GIVEN DATA:
* * * *

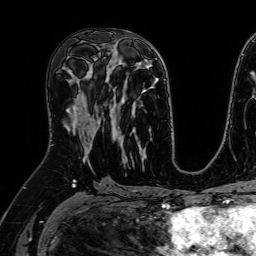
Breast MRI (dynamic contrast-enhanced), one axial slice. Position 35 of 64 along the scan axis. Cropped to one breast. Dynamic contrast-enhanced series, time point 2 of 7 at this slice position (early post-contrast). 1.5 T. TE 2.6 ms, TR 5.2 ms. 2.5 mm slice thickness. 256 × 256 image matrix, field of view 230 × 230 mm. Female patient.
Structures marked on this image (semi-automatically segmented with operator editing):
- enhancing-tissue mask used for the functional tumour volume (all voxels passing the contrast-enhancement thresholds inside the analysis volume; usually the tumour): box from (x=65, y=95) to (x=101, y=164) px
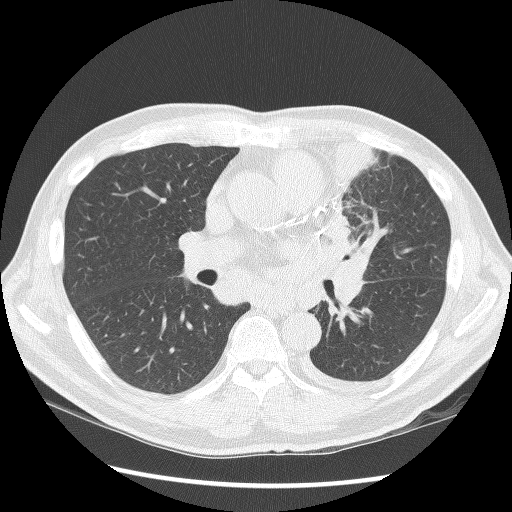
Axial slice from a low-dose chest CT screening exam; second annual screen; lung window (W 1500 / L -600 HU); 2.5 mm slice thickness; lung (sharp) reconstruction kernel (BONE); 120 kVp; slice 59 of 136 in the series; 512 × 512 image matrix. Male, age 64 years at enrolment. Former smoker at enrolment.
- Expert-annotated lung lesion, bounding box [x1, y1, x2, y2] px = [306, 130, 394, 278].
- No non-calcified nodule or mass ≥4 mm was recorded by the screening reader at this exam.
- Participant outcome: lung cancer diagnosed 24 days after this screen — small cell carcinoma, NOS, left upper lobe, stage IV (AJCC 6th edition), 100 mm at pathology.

* * * *

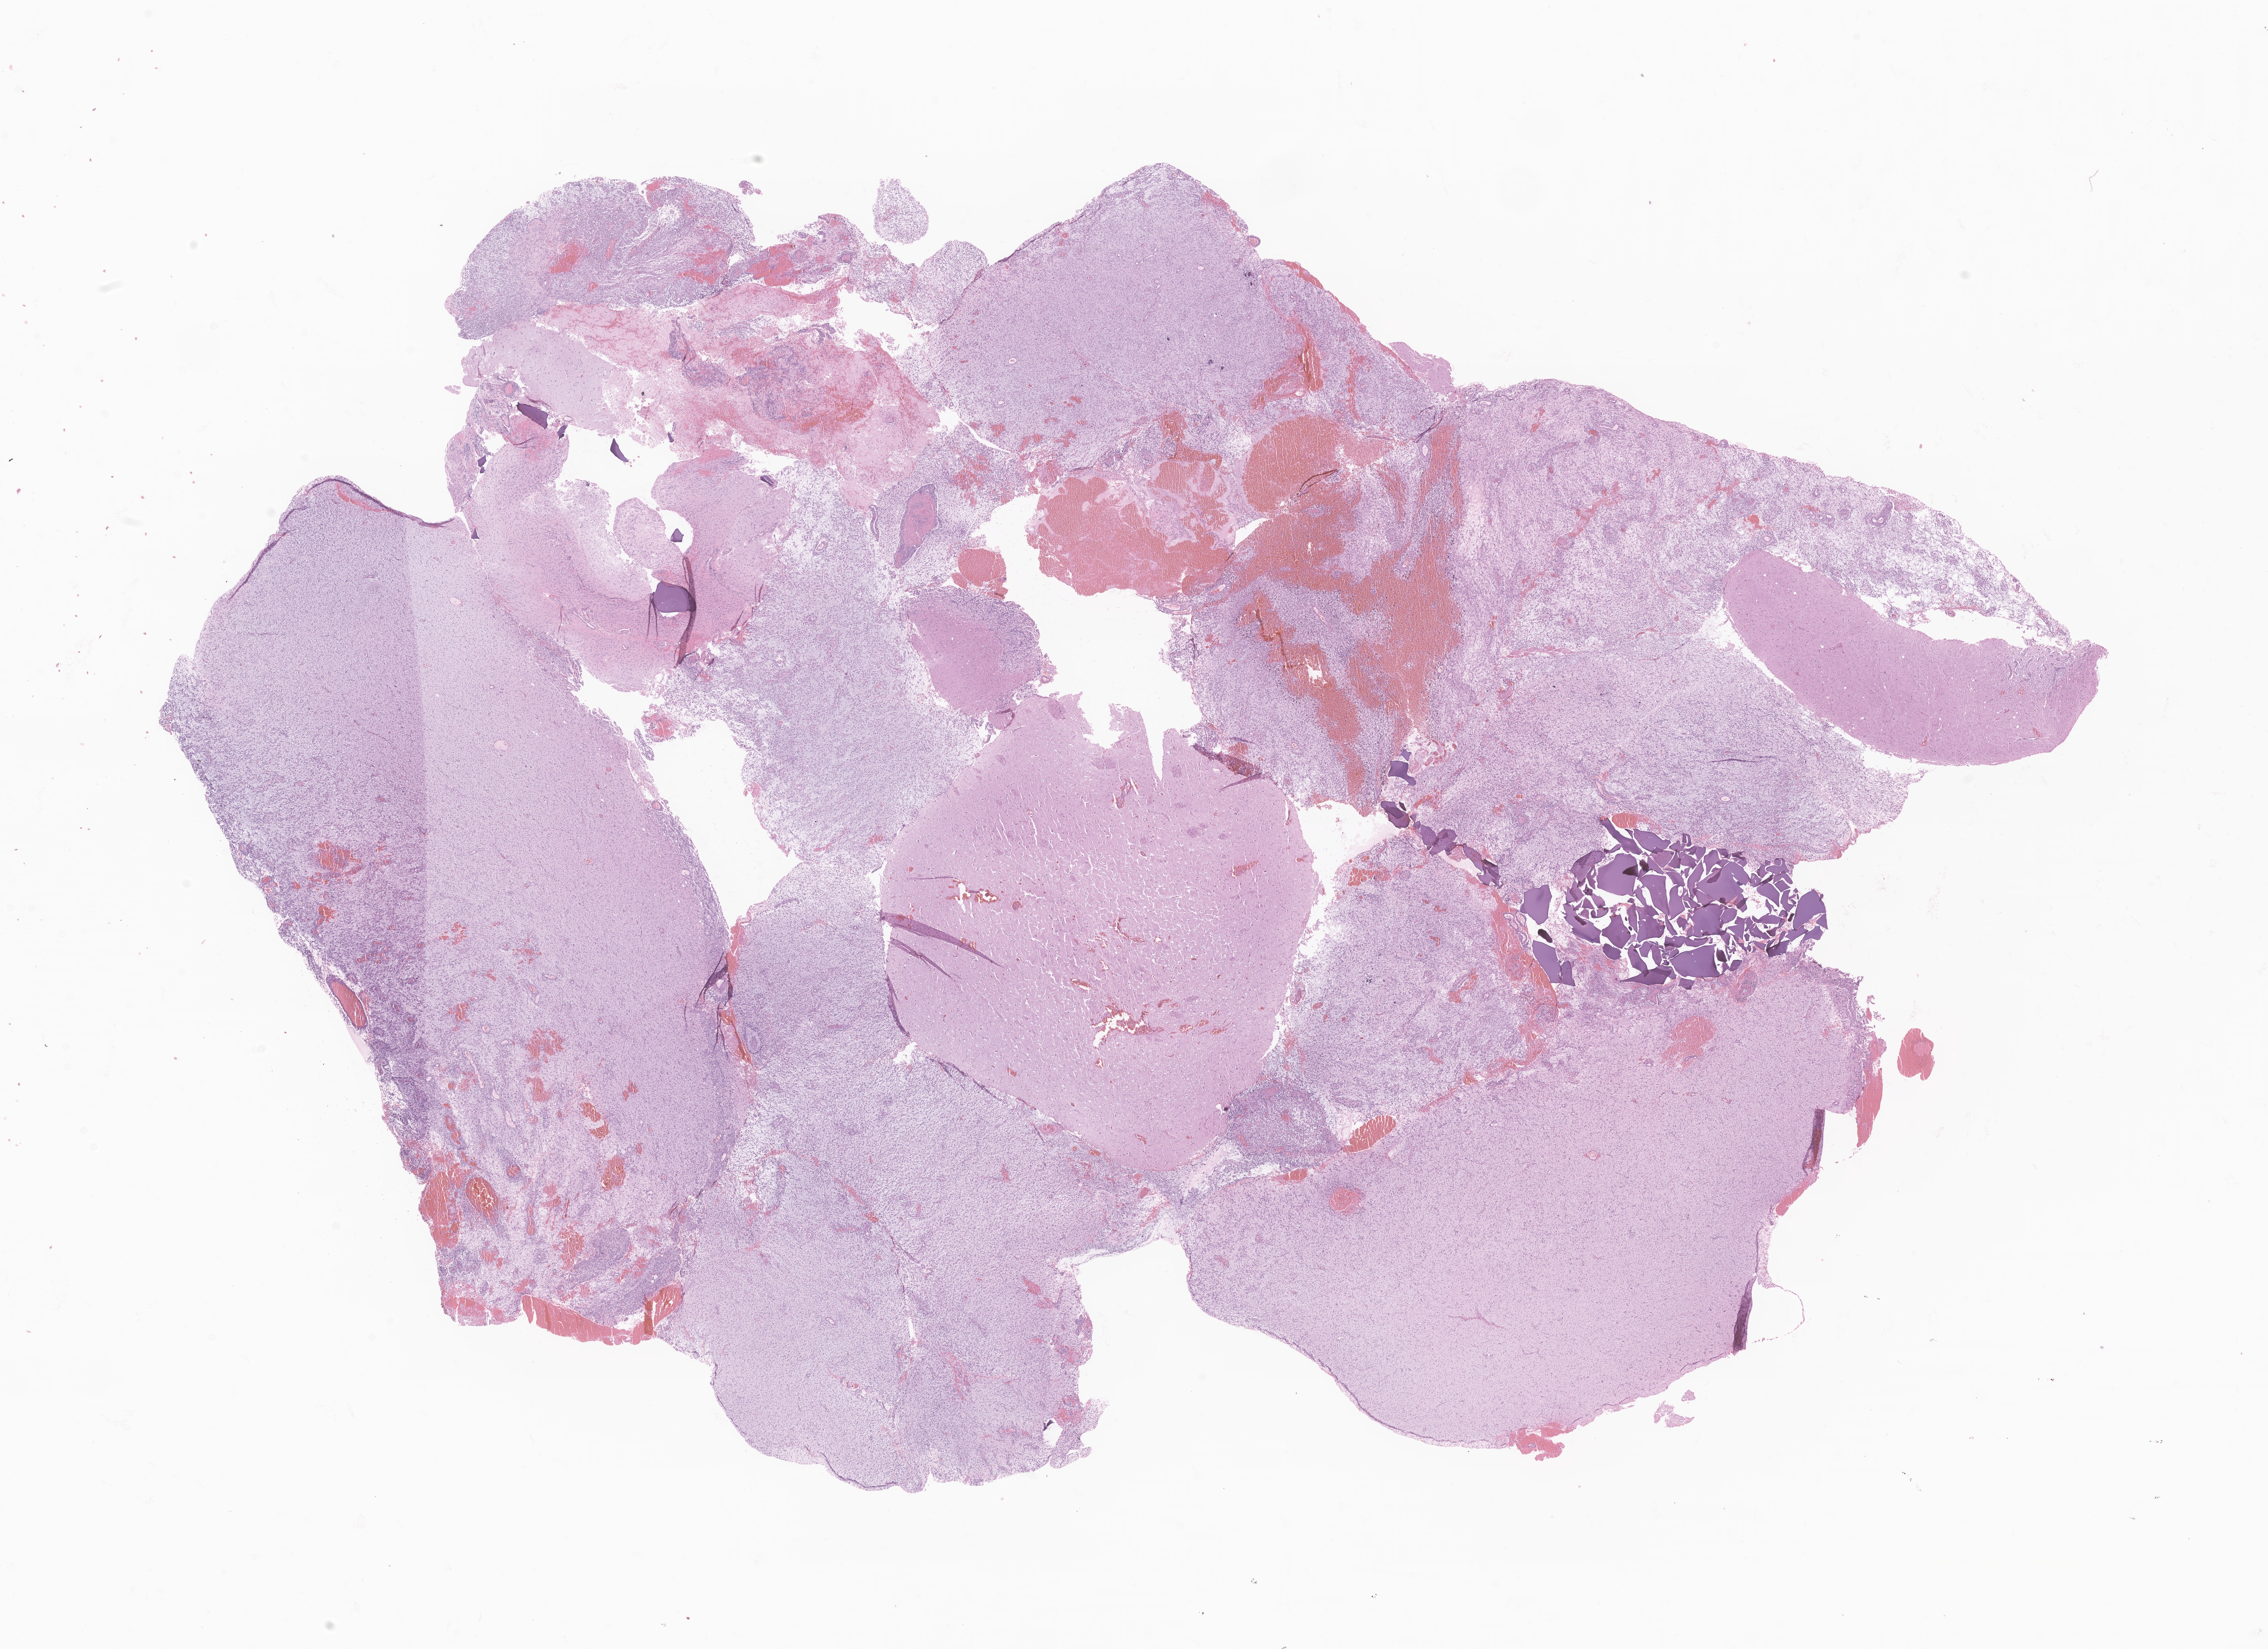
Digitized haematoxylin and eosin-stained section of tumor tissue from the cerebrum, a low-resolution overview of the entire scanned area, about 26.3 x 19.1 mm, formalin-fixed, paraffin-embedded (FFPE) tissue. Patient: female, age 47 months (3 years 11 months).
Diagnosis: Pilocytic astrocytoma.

* * * *

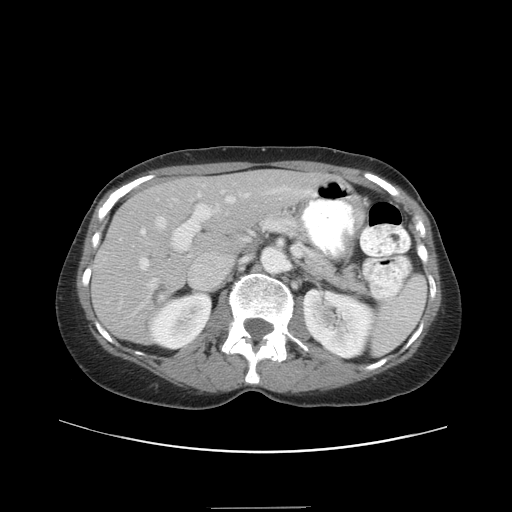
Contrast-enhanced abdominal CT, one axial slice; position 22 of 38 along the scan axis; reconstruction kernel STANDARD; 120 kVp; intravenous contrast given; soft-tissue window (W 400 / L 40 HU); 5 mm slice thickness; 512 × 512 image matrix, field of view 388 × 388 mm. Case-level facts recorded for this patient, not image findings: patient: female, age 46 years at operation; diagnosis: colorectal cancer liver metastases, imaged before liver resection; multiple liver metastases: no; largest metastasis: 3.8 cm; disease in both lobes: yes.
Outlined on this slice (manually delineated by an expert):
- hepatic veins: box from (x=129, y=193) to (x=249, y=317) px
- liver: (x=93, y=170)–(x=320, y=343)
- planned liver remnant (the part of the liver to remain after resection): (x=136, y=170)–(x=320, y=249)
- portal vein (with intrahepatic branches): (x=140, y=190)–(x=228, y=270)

* * * *

EXERCISE PROMPT:
In the entries above, find the line with "Breast MRI (dynamic" and the line with "- Expert-annotated lung". Return exactly those lines and all the ones between them, pictures excluded.

YOUR SOLUTION:
Breast MRI (dynamic contrast-enhanced), one axial slice. Position 35 of 64 along the scan axis. Cropped to one breast. Dynamic contrast-enhanced series, time point 2 of 7 at this slice position (early post-contrast). 1.5 T. TE 2.6 ms, TR 5.2 ms. 2.5 mm slice thickness. 256 × 256 image matrix, field of view 230 × 230 mm. Female patient.
Structures marked on this image (semi-automatically segmented with operator editing):
- enhancing-tissue mask used for the functional tumour volume (all voxels passing the contrast-enhancement thresholds inside the analysis volume; usually the tumour): box from (x=65, y=95) to (x=101, y=164) px
Axial slice from a low-dose chest CT screening exam; second annual screen; lung window (W 1500 / L -600 HU); 2.5 mm slice thickness; lung (sharp) reconstruction kernel (BONE); 120 kVp; slice 59 of 136 in the series; 512 × 512 image matrix. Male, age 64 years at enrolment. Former smoker at enrolment.
- Expert-annotated lung lesion, bounding box [x1, y1, x2, y2] px = [306, 130, 394, 278].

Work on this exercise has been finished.